- Opening Delimiter -

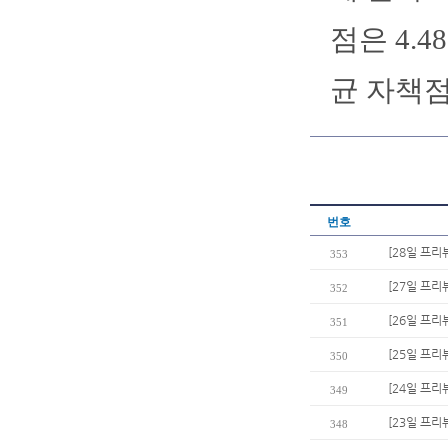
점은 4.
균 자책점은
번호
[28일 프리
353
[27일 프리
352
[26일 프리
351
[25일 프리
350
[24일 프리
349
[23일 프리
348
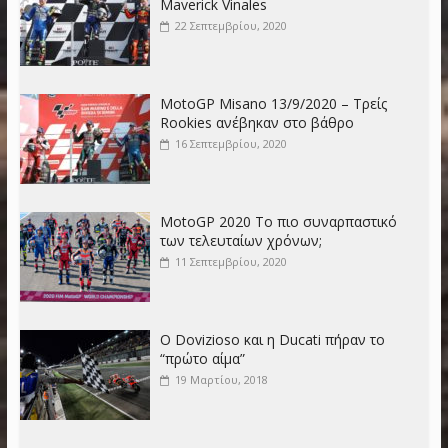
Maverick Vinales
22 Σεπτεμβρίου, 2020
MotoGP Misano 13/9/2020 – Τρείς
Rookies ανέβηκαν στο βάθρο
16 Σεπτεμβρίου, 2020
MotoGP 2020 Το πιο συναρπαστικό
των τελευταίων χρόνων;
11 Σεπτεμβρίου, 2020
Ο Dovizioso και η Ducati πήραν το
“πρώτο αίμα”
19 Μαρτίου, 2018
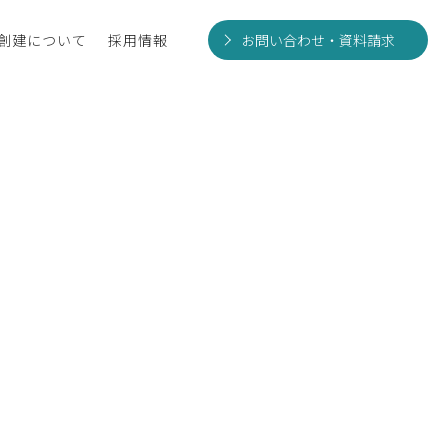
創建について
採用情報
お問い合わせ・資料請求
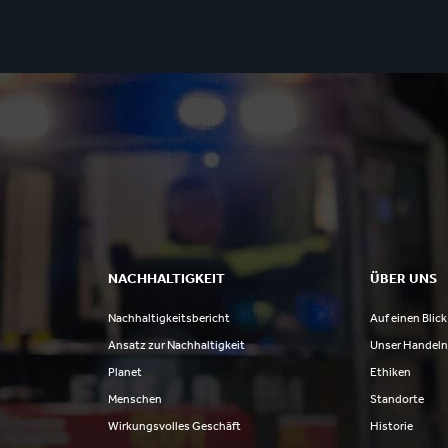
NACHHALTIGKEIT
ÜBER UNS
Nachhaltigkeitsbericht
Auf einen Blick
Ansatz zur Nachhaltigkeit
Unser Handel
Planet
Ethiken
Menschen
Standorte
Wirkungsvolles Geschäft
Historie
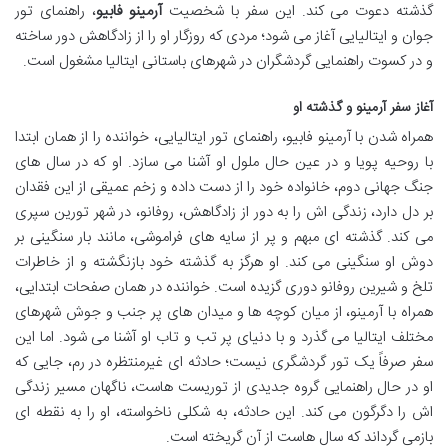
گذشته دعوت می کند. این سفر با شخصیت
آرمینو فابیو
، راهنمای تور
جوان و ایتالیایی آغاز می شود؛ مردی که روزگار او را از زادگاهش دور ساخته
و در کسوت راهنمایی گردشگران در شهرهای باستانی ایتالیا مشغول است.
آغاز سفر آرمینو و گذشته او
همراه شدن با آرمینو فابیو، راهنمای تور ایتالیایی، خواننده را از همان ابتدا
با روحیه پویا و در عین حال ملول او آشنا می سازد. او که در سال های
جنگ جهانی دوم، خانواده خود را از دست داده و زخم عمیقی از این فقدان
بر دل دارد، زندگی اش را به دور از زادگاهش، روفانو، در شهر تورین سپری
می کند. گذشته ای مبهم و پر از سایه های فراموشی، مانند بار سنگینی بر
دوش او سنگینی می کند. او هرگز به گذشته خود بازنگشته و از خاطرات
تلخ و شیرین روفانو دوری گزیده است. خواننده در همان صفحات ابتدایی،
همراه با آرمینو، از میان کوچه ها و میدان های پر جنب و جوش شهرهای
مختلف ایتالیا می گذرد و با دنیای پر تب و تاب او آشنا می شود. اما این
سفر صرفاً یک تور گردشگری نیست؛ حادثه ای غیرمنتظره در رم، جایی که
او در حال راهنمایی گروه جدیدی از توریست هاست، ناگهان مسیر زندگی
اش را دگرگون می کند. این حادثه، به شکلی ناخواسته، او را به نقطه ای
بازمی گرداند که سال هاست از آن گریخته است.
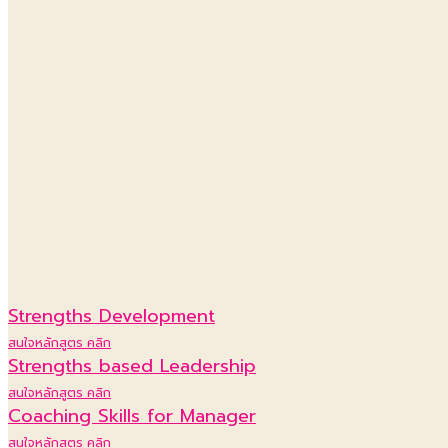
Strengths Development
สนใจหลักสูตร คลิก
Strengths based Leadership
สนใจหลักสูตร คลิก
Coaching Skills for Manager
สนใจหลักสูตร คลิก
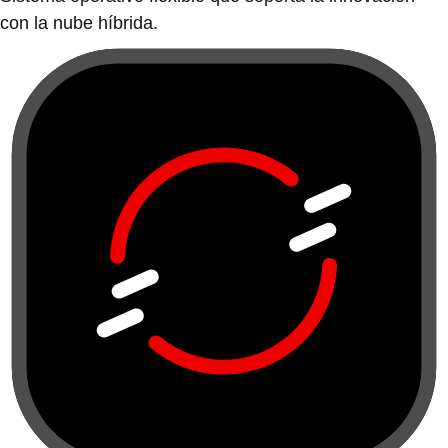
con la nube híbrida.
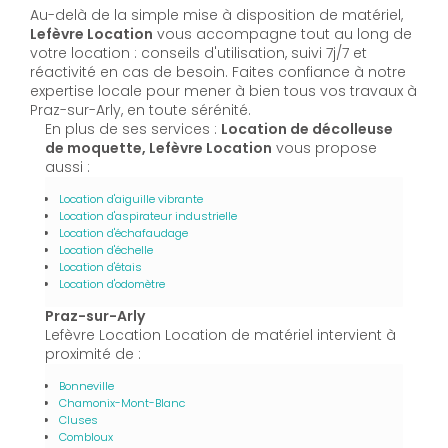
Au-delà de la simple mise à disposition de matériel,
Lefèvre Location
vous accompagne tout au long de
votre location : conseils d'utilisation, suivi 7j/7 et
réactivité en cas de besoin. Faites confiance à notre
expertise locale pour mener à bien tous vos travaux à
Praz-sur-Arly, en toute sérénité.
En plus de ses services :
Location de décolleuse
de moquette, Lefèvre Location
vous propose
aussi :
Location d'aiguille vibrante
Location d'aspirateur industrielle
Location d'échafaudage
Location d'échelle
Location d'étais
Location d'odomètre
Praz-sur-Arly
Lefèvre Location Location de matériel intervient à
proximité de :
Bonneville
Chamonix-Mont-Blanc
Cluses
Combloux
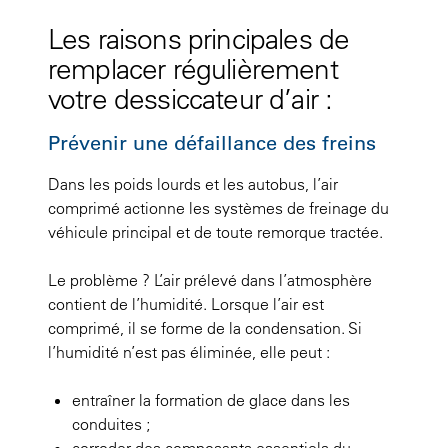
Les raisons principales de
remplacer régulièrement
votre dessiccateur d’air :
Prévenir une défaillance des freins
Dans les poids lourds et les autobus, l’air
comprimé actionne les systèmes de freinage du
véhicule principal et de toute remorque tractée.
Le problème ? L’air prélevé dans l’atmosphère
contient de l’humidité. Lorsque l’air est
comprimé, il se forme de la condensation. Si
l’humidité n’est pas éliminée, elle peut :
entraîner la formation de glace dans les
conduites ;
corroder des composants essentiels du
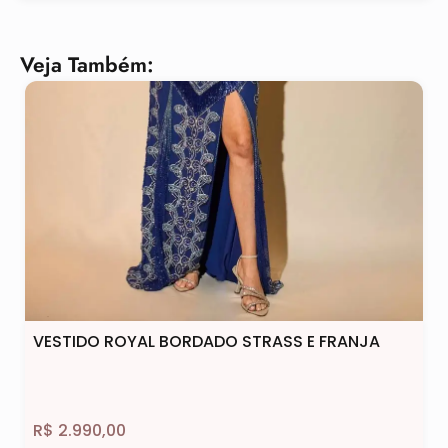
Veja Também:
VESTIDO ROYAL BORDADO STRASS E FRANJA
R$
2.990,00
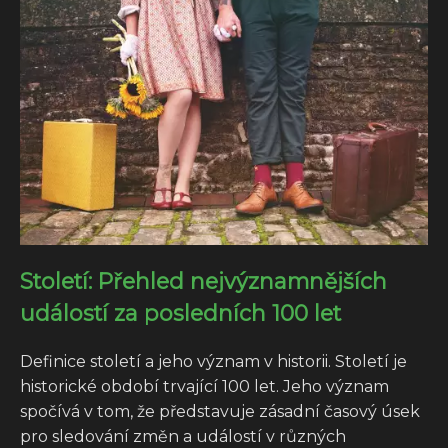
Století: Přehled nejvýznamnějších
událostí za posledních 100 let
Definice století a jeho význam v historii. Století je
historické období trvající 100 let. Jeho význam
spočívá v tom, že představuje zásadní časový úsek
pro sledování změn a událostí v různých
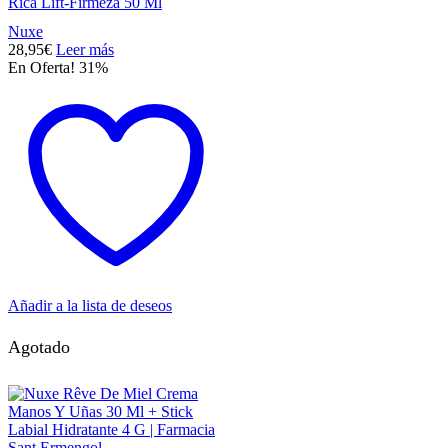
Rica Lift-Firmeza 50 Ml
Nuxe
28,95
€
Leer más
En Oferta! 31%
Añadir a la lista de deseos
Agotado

- Closing Delimiter -
- Opening Delimiter -

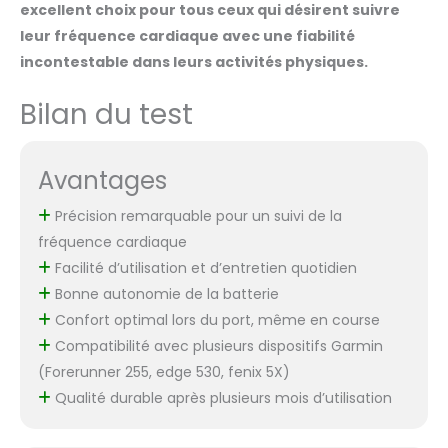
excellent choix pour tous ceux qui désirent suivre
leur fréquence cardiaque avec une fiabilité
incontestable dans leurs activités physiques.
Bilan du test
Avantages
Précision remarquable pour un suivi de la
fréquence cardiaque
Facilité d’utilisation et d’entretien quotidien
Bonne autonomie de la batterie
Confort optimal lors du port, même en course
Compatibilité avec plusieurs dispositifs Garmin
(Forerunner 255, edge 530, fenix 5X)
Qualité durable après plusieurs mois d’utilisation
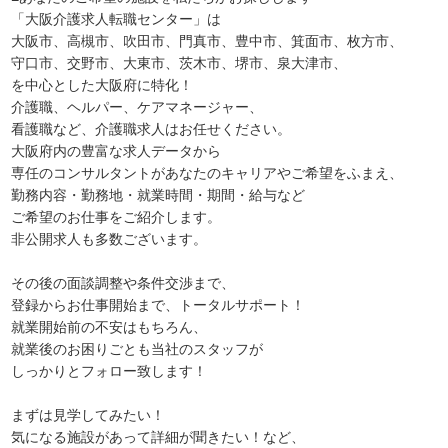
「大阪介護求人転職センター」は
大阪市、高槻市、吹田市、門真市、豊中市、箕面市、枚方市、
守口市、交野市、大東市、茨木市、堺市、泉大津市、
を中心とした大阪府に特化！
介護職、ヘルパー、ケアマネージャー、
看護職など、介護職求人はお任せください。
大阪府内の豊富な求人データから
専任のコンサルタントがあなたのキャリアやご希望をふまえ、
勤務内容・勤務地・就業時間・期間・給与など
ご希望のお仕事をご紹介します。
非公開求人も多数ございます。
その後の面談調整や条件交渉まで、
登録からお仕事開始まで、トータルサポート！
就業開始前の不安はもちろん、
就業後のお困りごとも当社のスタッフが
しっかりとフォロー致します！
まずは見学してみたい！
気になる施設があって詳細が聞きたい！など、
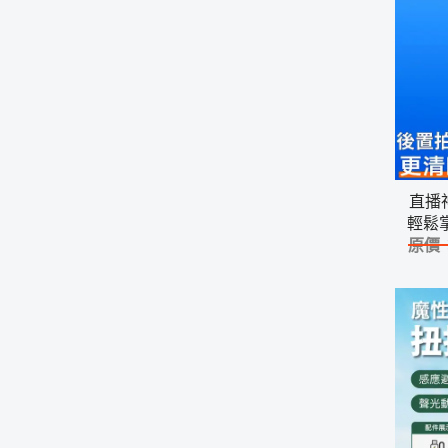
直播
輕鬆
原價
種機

- Closing Delimiter -
- Opening Delimiter -

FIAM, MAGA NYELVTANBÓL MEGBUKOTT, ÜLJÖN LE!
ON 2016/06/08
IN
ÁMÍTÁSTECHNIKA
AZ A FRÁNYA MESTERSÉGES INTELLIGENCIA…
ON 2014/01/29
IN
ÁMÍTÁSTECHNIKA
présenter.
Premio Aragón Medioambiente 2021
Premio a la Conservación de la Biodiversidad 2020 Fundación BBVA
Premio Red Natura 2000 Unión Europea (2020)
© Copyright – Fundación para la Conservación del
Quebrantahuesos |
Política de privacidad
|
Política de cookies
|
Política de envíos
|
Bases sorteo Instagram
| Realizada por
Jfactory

- Closing Delimiter -

To do: Copy the lines from the records above word for word, from the line with "Století: Přehled nejvýznamnějších" to the line with "pro sledování změn a událostí v různých", including both of those lines.

Reply to the task:
Století: Přehled nejvýznamnějších
událostí za posledních 100 let
Definice století a jeho význam v historii. Století je
historické období trvající 100 let. Jeho význam
spočívá v tom, že představuje zásadní časový úsek
pro sledování změn a událostí v různých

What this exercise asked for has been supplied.